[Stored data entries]
======

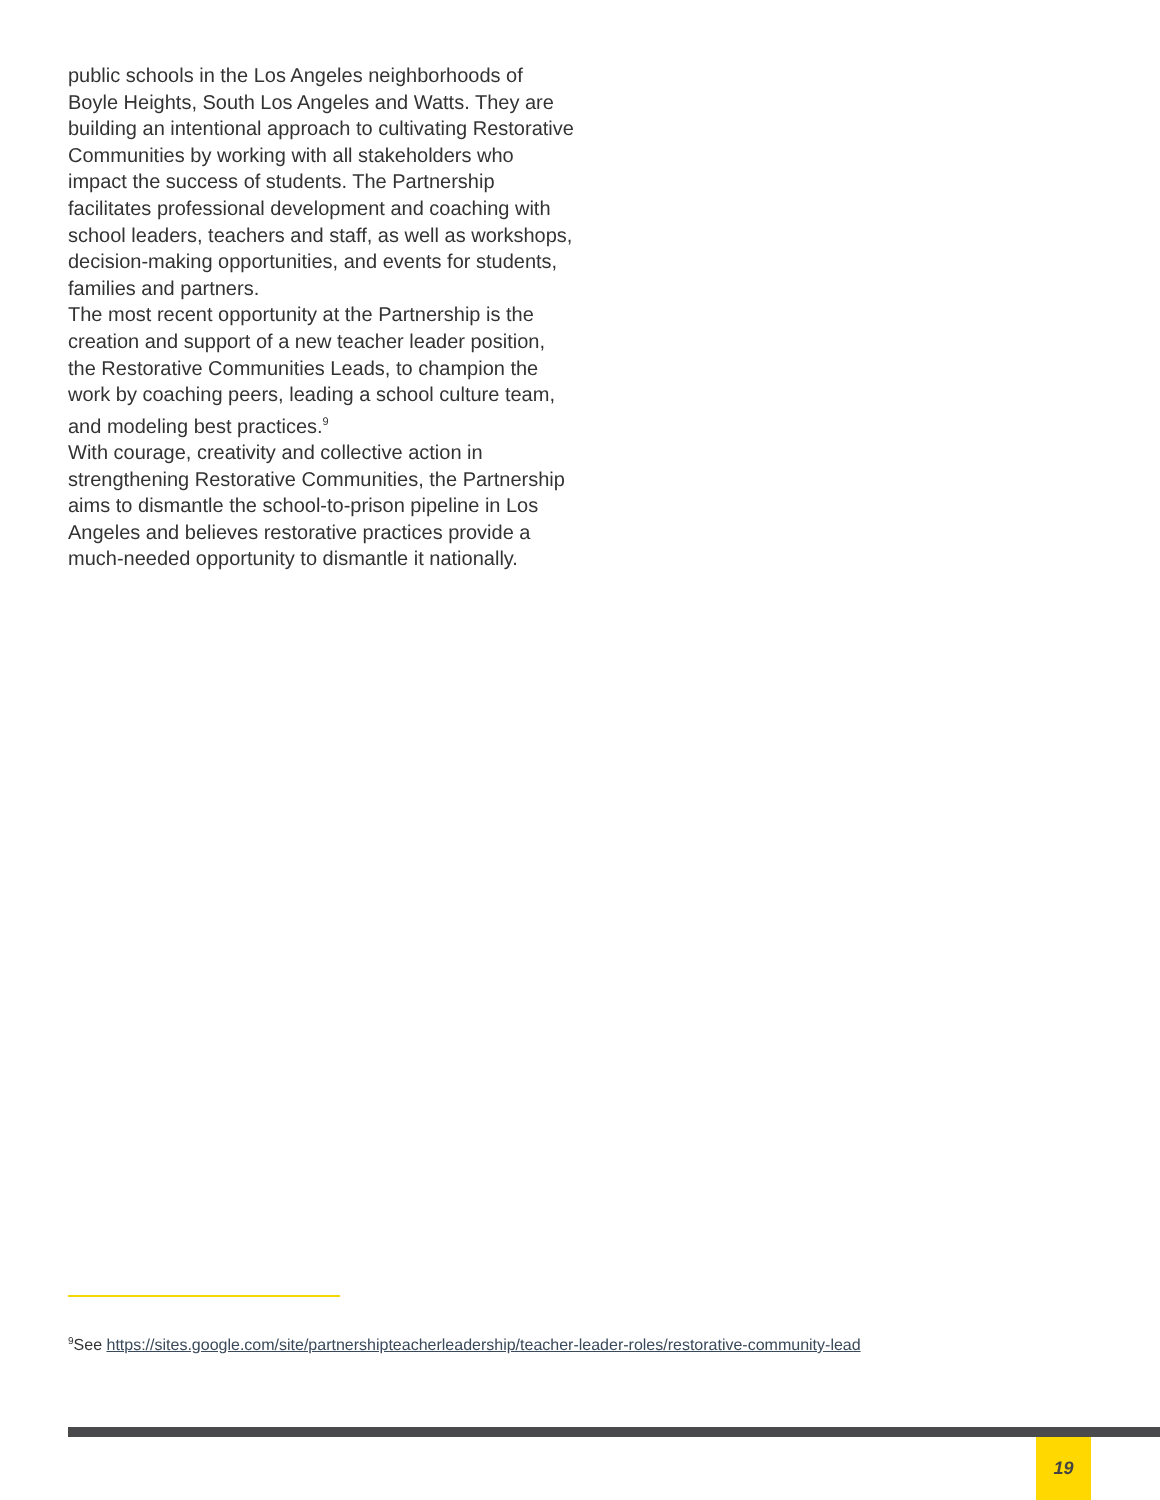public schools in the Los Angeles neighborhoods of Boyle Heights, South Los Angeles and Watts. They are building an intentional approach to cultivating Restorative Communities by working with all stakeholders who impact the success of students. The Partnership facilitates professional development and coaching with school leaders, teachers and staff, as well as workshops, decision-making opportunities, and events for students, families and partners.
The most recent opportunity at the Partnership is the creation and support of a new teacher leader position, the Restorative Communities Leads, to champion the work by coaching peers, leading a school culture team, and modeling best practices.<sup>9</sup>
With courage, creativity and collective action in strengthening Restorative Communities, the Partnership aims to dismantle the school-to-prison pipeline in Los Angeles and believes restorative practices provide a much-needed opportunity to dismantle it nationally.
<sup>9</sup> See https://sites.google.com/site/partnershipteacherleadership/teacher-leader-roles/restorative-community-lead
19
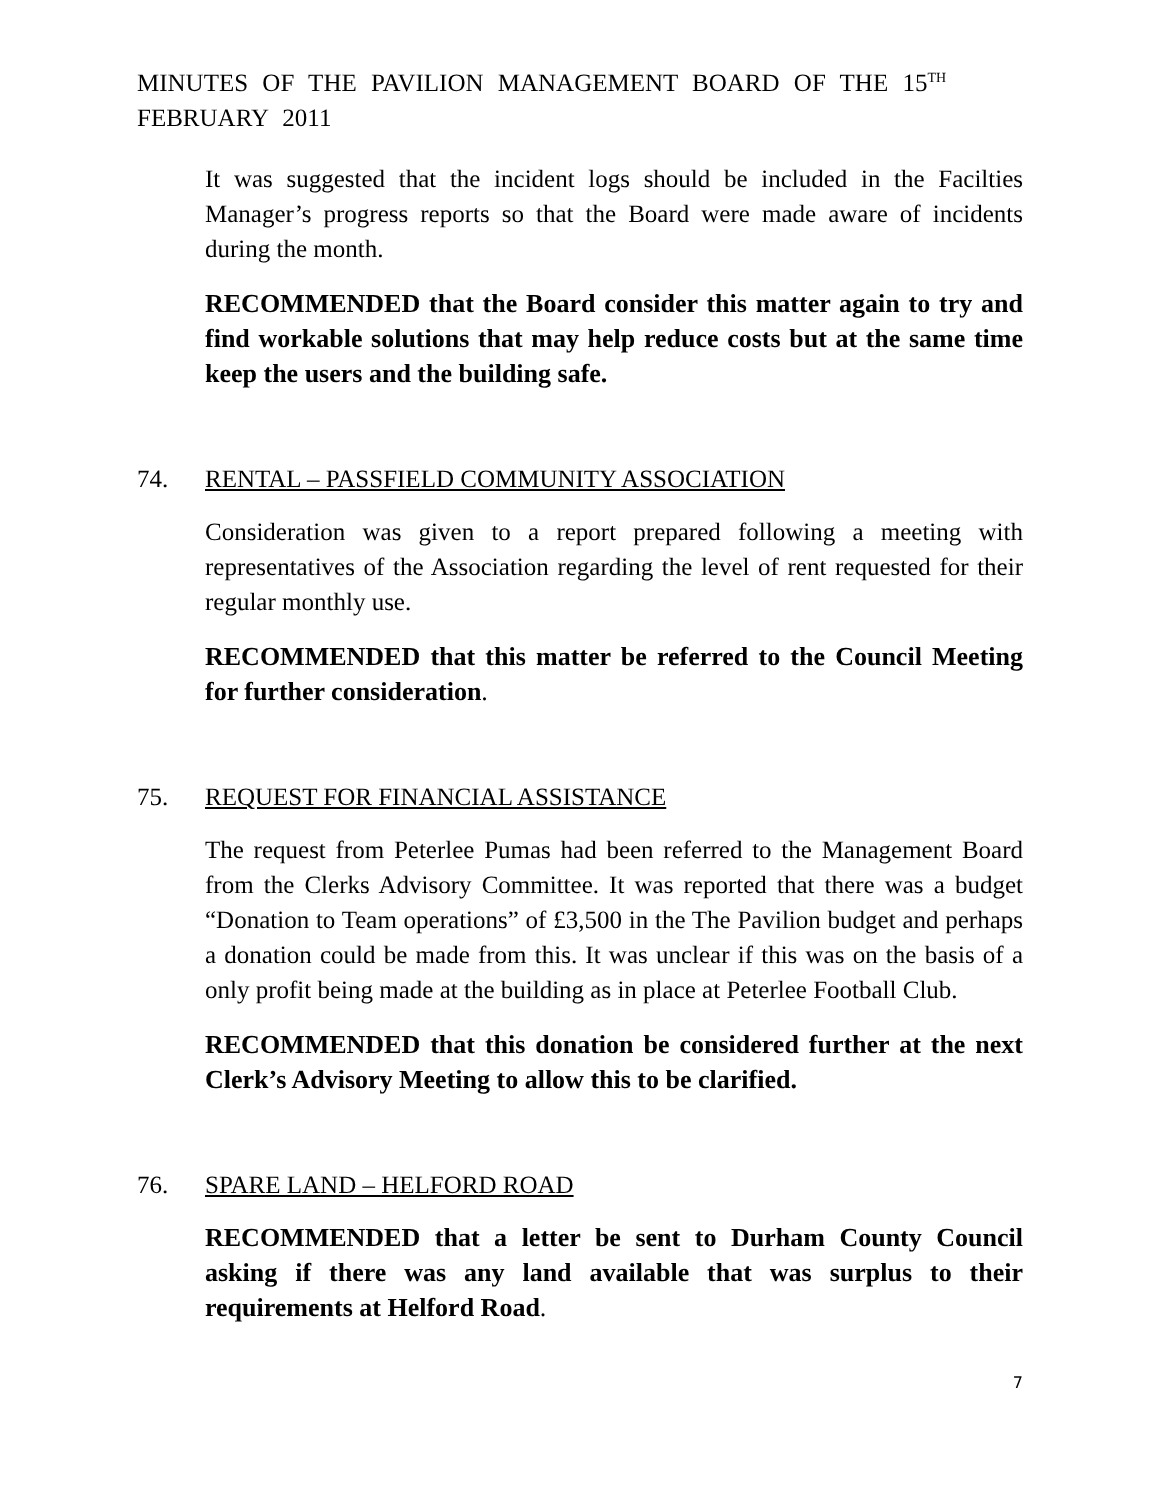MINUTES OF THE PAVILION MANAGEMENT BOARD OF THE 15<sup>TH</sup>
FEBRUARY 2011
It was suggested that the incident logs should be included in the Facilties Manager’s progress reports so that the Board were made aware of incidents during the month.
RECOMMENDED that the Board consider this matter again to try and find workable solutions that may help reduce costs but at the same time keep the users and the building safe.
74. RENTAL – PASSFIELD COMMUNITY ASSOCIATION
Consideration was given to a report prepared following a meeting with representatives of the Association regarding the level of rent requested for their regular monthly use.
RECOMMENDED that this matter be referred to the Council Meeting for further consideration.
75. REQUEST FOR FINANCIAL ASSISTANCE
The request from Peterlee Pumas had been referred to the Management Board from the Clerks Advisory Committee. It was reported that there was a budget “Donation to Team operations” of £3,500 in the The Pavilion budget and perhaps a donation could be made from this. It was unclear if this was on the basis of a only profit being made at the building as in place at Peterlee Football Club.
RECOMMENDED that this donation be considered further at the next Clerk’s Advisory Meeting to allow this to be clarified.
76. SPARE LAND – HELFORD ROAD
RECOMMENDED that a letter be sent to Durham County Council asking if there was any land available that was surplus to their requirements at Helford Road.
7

======

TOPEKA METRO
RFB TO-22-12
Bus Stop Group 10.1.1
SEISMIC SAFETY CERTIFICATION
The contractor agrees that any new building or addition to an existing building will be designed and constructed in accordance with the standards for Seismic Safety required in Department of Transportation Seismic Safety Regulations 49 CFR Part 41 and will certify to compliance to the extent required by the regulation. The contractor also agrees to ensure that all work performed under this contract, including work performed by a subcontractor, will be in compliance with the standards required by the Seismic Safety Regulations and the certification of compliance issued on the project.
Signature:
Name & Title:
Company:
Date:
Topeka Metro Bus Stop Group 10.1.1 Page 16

======

Please say how many lines in the records above contain the word "there". Give the number alone.

2